Im Korruptionssumpf geboren

Berlusconi war mit seiner Fininvest bei einem Betriebswert von 30 Mrd. Euro der reichste Kapitalist des Landes und stand mit rund 13 Mrd. Euro persönlichem Vermögen an 14. Stelle der Weltrangliste der Reichen. Obwohl er als "Saubermann" demagogisch gegen die Bestechungspraxis auftrat, war er bereits 1990 wegen Meineid (Leugnung seiner P2-Mitlgliedschaft) rechtskräftig verurteilt worden. Später folgten in insgesamt 13 Verfahren Urteile wegen Geldwäsche, Waffenhandel, Führung von Tarnfirmen, Bestechung, illegalen Kapitaltransfers Urteile zu über zehn Jahren Freiheitsstrafe und zehn Mio. DM Geldstrafe, deren Aufhebung seine Anwälte vor seiner erneuten Berufung zum Premier 2001 teilweise durchgesetzt hatten. Berlusconi griff nach der politischen Macht, um seine Fininvest vor dem Bankrott zu retten. Laut "Repùbblica" vom 15. Oktober 1993 war er mit sieben Mrd. DM verschuldet. Eine PDS-Regierung hätte seinen Ruin bedeuten können. Unter ihr wäre er, wie der Publizist und Mafia-Experte Rolf Uessler gegenüber "Neues Deutschland" am 3. Dezember 2009 einschätzte, "durch die Korruptionsuntersuchungen 'Saubere Hände' weggefegt worden".

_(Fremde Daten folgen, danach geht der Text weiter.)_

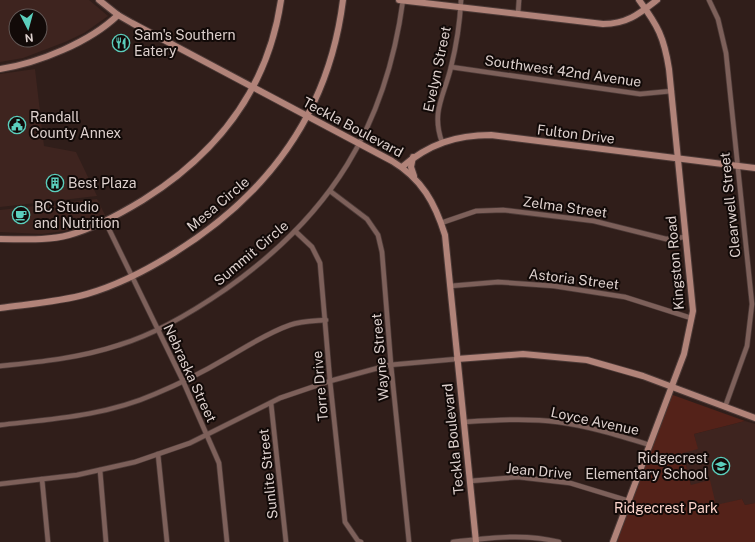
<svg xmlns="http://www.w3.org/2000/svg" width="755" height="542" font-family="'Public Sans',sans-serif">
<rect width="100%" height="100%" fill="#301e1a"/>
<!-- built -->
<g fill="#3e241f" fill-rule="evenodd">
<path d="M0 0H89L108 16 84 33 65 42 23 58 0 62ZM16 16H40V40H16Z"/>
<polygon points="35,69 44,146 76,152 97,196 0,207 0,74"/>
<polygon points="97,199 105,215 78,227 64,231 42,234 0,232 0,210"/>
<polygon points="745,421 755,424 755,503 745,505 742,499 716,506 691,485 683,452 697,448 694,434"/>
</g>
<!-- green -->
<polygon fill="#542219" points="670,394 745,421 694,434 698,449 683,453 691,485 710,480 716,505 742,499 745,505 755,503 755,542 617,542"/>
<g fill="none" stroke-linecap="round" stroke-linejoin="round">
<defs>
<g id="street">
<polyline points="709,0 718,19 726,53 752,304 747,346 725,407"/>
<polyline points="518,14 519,0"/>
<polyline points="451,67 640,94 672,91"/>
<path d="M442 142C431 112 444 96 451 67 456 47 460 21 461 0"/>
<polyline points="330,191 367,219 378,235 382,252 391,365 409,542"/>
<polyline points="105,221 183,381 216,456 219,463 227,542"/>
<polyline points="441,223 476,211 503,210 594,221 666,239 686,237"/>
<polyline points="295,231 312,247 320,263 330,381 345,522 358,541 361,542"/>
<polyline points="450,286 498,282 554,286 625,297 691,318"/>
<path d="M0 366C40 362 80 358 119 345 156 334 194 311 226 289 330 216 386 127 403 0"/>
<polyline points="271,403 286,542"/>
<path d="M464 422C495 420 527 418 558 422 589 426 620 436 650 445"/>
<path d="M0 425C52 419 105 416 155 394 179 384 203 372 225 359 246 347 267 333 290 325 301 321 314 321 326 320"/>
<polyline points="158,454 167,542"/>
<polyline points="100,470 106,542"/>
<polyline points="42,479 48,542"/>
<polyline points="470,481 518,477 570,483 629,501"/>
<polyline points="0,484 77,475 135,462 190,443 280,398 330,381 389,365 457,359"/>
<path d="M453 542C489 538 524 533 559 542"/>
</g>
<g id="secondary">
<path d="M99 0 118 15 132 23 392 161C422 179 435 203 445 235L476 542"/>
<path d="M399 0 603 24C627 24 639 14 657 0"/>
<path d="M0 69C39 63 90 42 118 15"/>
<polyline points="413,157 411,167 414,176"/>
<path d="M402 167C429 144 456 135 491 135L755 168"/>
<path d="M0 239C23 239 47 241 69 235 95 228 120 214 143 200 218 153 268 89 281 0"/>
<path d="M0 308C29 304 59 302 87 294 118 285 147 270 174 253 269 194 329 112 343 0"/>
<polyline points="457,359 523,354 587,360 643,376 755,418"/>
<path d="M613 542 684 354 693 311 669 69C664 37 658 26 639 0"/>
</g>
</defs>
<!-- street casing -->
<use href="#street" stroke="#4c3a37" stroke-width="6"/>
<!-- secondary casing -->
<use href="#secondary" stroke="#4c3a37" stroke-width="8"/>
<!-- street -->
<use href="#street" stroke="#7d605a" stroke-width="4.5"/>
<!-- secondary -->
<use href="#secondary" stroke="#b18379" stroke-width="6"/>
</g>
<!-- icons -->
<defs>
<symbol id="restaurant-ring" viewBox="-11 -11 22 22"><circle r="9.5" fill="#120a08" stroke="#5bcebc" stroke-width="1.5"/><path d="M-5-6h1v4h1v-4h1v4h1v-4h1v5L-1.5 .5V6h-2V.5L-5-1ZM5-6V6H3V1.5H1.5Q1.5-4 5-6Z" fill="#5bcebc"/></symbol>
<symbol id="civic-ring" viewBox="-11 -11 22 22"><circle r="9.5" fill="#120a08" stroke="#5bcebc" stroke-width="1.5"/><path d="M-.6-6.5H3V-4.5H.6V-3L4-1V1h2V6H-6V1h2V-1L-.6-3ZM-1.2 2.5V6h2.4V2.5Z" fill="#5bcebc"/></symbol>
<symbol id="building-ring" viewBox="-11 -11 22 22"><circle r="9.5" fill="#120a08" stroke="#5bcebc" stroke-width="1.5"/><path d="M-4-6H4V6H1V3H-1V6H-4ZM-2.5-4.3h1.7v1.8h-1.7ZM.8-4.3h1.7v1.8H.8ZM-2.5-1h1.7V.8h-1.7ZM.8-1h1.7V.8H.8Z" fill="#5bcebc"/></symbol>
<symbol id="cafe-ring" viewBox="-11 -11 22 22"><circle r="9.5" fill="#120a08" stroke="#5bcebc" stroke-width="1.5"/><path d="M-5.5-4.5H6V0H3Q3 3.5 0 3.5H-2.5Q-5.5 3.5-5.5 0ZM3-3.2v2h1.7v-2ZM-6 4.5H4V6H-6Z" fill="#5bcebc"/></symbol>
<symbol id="school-ring" viewBox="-11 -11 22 22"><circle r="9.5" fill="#120a08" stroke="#5bcebc" stroke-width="1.5"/><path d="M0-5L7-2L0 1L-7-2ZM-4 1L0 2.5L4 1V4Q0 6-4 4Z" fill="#5bcebc"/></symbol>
</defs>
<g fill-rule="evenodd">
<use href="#restaurant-ring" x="111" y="33" width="20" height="20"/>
<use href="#civic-ring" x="7" y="115" width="20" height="20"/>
<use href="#building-ring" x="45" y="173" width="20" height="20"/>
<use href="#cafe-ring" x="11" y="205" width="20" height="20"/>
<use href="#school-ring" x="711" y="456" width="20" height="20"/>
</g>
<g text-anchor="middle" stroke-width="4" stroke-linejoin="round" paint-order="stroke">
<!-- poi labels -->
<g font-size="14" fill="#ddd0cd" stroke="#120a08" text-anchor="start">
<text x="134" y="40">Sam's Southern<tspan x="134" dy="16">Eatery</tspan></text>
<text x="30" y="122">Randall<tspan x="30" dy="16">County Annex</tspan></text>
<text x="68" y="188">Best Plaza</text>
<text x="34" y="212">BC Studio<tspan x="34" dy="16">and Nutrition</tspan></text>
<text x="708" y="463" text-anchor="end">Ridgecrest<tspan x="708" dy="16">Elementary School</tspan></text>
</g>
<!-- street labels -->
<g font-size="14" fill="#ddd0cd" stroke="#120a08">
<text transform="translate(437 69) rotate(-78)" y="5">Evelyn Street</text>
<text transform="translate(563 71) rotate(8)" y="5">Southwest 42nd Avenue</text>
<text transform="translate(353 127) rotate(28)" y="5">Teckla Boulevard</text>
<text transform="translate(576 134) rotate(7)" y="5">Fulton Drive</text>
<text transform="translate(218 204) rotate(-40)" y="5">Mesa Circle</text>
<text transform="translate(730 205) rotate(-96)" y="5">Clearwell Street</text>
<text transform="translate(565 207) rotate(8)" y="5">Zelma Street</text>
<text transform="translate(251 253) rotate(-40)" y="5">Summit Circle</text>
<text transform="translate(675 263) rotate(-95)" y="5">Kingston Road</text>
<text transform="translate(574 279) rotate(7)" y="5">Astoria Street</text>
<text transform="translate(380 357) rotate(-95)" y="5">Wayne Street</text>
<text transform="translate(190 373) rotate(65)" y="5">Nebraska Street</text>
<text transform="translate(320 386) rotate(-95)" y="5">Torre Drive</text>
<text transform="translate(595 421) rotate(12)" y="5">Loyce Avenue</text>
<text transform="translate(453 439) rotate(-96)" y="5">Teckla Boulevard</text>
<text transform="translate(539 471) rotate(5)" y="5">Jean Drive</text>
<text transform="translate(268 474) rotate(-96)" y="5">Sunlite Street</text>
</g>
<!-- park labels -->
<g font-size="14" fill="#fcd4cb" stroke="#120a08">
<text x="666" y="513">Ridgecrest Park</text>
</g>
</g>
<!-- north arrow -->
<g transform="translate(28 28) rotate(174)"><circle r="19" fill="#120a08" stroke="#635957"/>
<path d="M0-3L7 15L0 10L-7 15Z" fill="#5bcebc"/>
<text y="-6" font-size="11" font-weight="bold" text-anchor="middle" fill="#ddd0cd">N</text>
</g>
</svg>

Um einen Sieg der PDS im März 1994 zu verhindern und Strafermittlungen gegen sich zu entkommen, trat der Mediendiktator als Spitzenkandidat für das Amt des Premiers an. Im November 1993 gründete er eine Partei, bei deren Aufbau er sich, wie die deutsche Parteienforscherin Elisabeth Fix in "Italiens Parteiensystem im Wandel" (Frankfurt/Main 1999) schrieb, an der 1945 von Mussolinifaschisten geschaffenen Uòmo Qualunque (Jedermann), Vorläufer der 1946 als Movimento Sociale Italiano (MSI) wiedergegründeten Partei des "Duce" orientierte. Als Namen wählte Berlusconi den Schlachtruf seines Fußballclubs AC Milan, der aber das Kampfgeschrei aller italienischen Fußballfans bei internationalen Spielen ist: Forza Italia. Das löste bei den Millionen zählenden Anhängern des Berlusconi-eigenen Clubs, aber nicht nur bei diesen, wahre Begeisterungsstürme aus.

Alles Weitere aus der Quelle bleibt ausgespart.